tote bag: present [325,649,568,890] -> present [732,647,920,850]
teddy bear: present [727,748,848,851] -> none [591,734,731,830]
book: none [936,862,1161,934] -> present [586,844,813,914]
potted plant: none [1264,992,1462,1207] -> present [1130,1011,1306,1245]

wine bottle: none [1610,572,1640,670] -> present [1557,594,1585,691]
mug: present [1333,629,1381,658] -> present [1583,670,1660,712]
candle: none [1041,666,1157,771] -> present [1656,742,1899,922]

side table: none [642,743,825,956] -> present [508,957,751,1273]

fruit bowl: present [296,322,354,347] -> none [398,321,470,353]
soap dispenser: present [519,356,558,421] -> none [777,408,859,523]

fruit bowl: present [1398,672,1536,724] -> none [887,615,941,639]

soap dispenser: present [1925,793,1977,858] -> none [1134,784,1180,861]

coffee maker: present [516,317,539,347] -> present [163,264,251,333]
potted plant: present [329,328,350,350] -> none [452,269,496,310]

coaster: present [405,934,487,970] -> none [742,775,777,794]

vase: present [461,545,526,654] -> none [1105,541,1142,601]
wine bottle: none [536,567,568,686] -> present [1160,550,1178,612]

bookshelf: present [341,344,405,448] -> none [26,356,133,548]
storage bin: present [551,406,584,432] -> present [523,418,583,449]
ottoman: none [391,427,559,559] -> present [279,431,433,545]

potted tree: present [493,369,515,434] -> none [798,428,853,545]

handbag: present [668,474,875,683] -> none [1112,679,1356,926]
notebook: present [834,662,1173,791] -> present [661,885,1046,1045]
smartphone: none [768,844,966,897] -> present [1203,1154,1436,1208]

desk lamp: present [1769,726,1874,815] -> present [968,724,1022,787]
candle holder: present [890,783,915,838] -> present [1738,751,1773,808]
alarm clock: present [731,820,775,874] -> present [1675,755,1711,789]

━━━

◆ **Work instructions**: Work out how many lines of the data include the word "wine", and write that number alone.

◆ **Completed task**: 2